2. Using standard products 1000, 500, 250, 125, 62.5, 31.2, 15.6, 0 pg/ml as the abscissa and OD as the ordinate, plot on the coordinate paper and draw the standard curve.
3. Find the corresponding b-Amyloid 1-42 content on the graph based on the OD value of the sample, and multiply by the dilution factor.
Kit performance
1. Sensitivity: The minimum b-Amyloid 1-42 assay concentration is less than 8pg/ml.
2. Specificity: Recombinant or natural human b-Amyloid 1-42 can be detected simultaneously. Does not cross-react with other human cytokines.

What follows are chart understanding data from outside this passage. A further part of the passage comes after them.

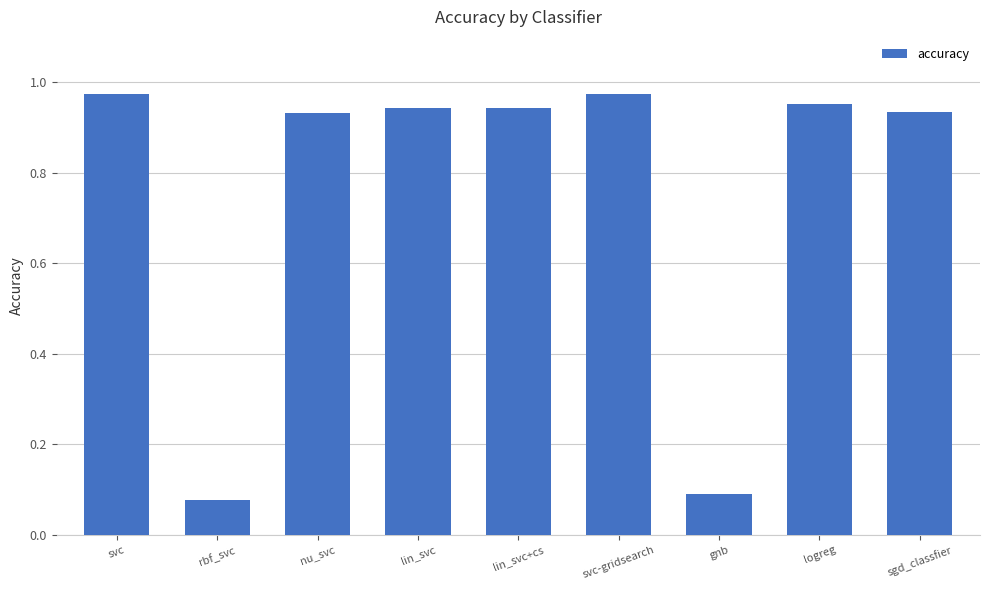

What is the sum of all values?

6.8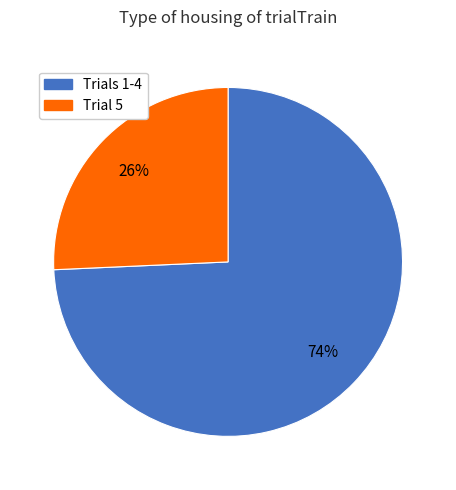

To the nearest percent, what is the combined percentage of Trial 5 and Trials 1-4?

100%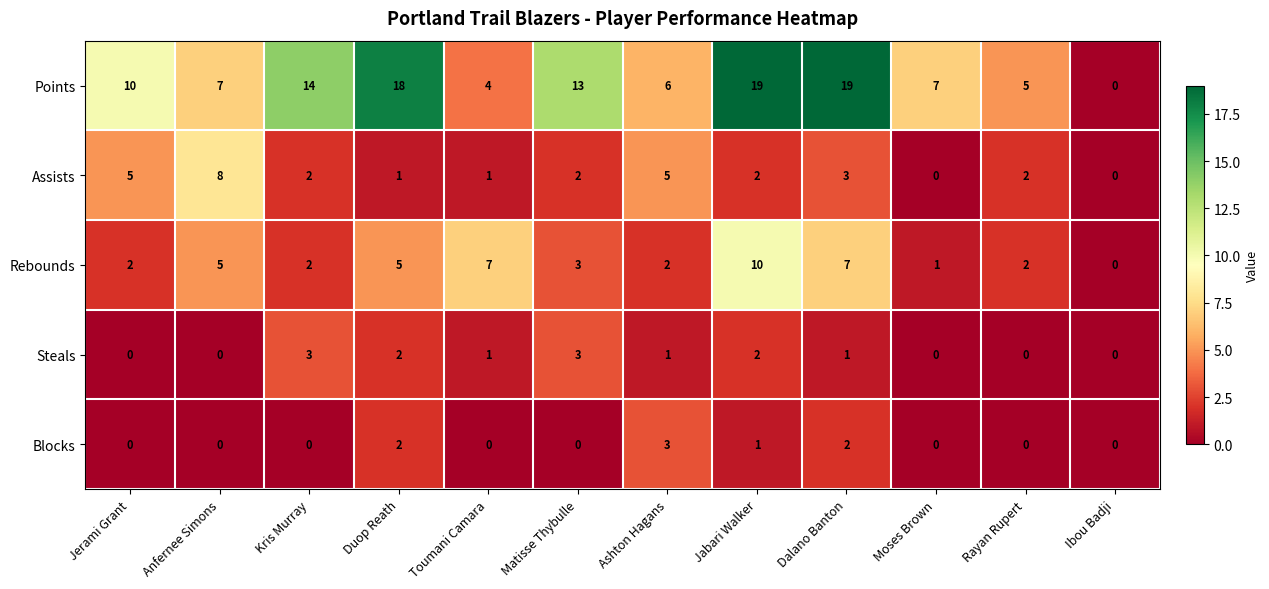

What is the approximate value of Rebounds at Anfernee Simons, to the nearest 5?

5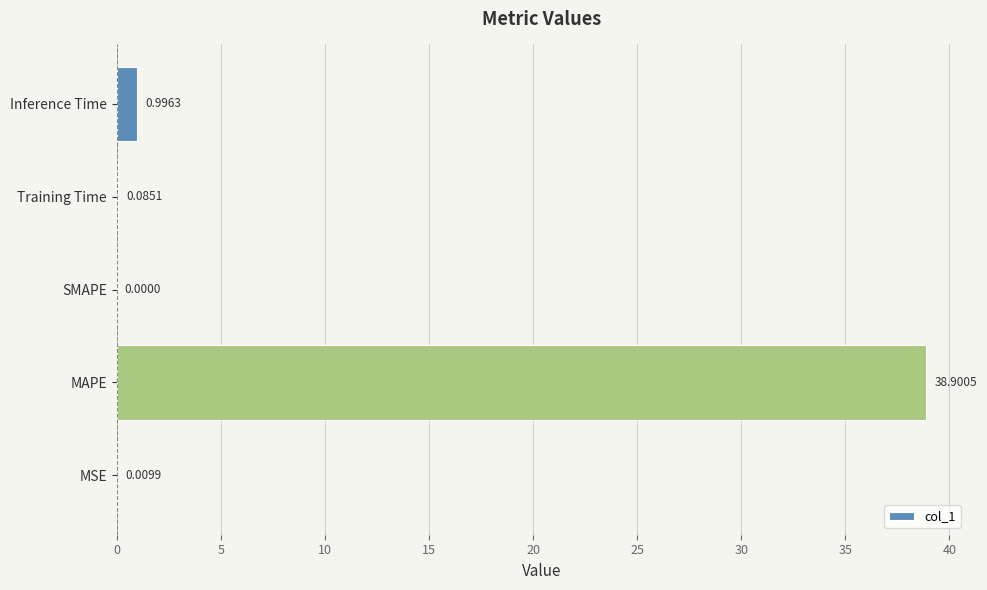

How many positive values are there?

4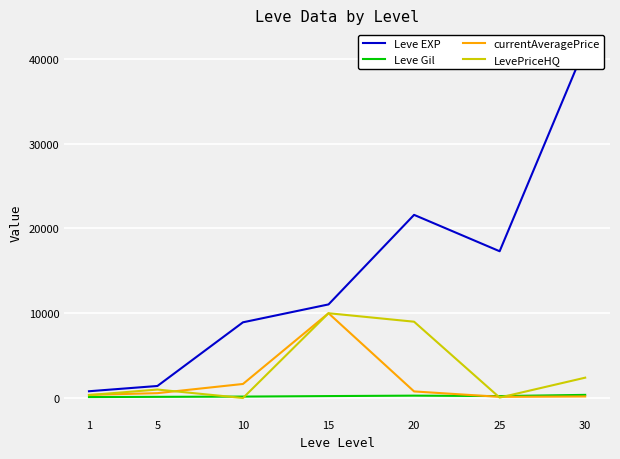

Reading left to right, extract all data points from this chart.

Leve EXP: 1=800.0	5=1420.0	10=8930.0	15=11040.0	20=21600.0	25=17310.0	30=41410.0
Leve Gil: 1=113.0	5=140.0	10=169.0	15=230.0	20=281.0	25=229.0	30=372.0
currentAveragePrice: 1=366.7	5=575.0	10=1658.2	15=10000.0	20=777.5	25=137.3	30=184.1
LevePriceHQ: 1=350.0	5=1000.0	10=0.0	15=10000.0	20=9000.0	25=52.7	30=2400.0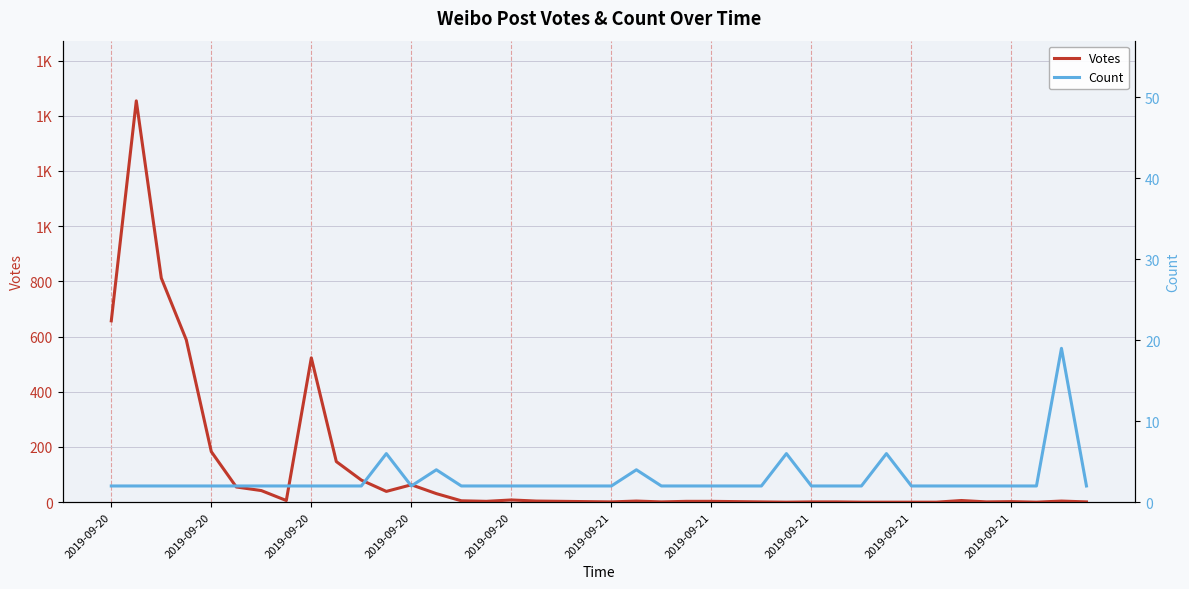

At which label is Votes closest to 727?

2019-09-20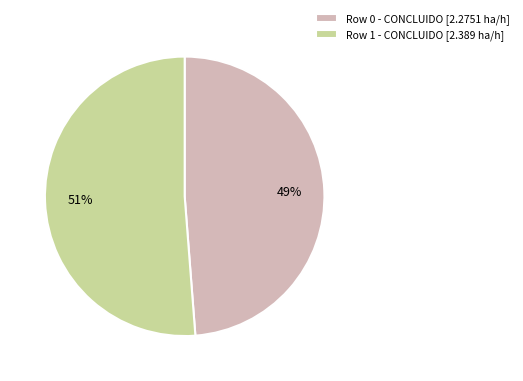

To the nearest percent, what is the difference between the largest and smallest slice percentages?

2%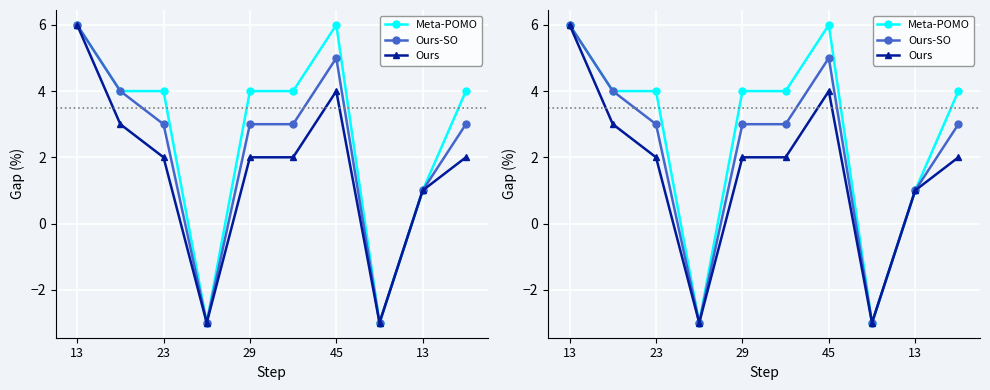

At which label does Meta-POMO reach its minimum?

45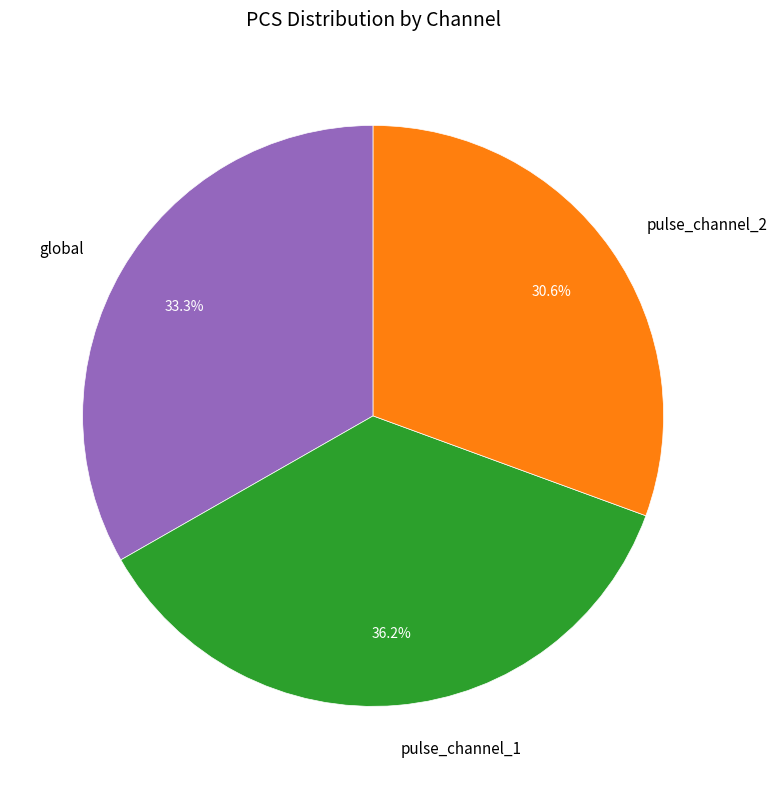

Is there a majority slice in this chart?

No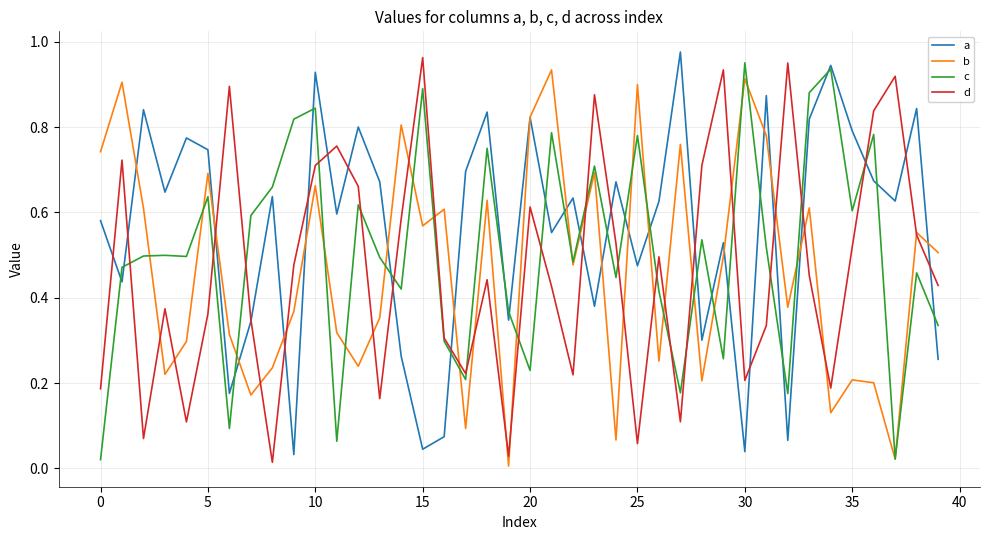

How many interior local valleys does the d series have?

11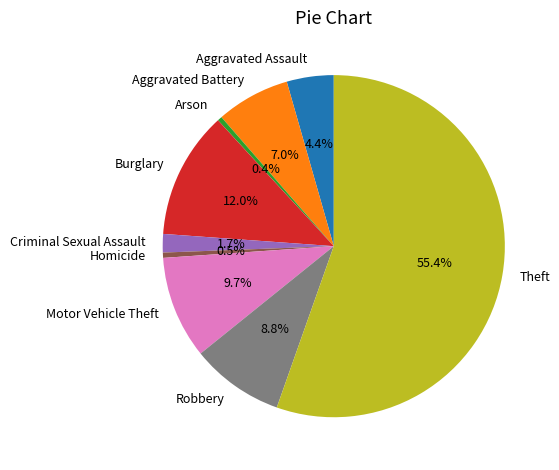

What is the total percentage of Burglary and Aggravated Battery?

19.0%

3. Repeatability: The coefficient of variation in the plate and plate is less than 12%.
Precautions
1. It is recommended to make double holes for the above standard holes and samples to be tested. The standard curve should be made at the same time for each measurement.
2. The washing process is critical. Insufficient washing will result in an accuracy error and an erroneous rise in the OD value.
3. After the slats are opened, the remaining slats should be sealed again to keep the slats dry .
4. This kit should be stored in a 4 o C refrigerator.
5. This kit is for scientific research only and cannot be used for clinical diagnosis!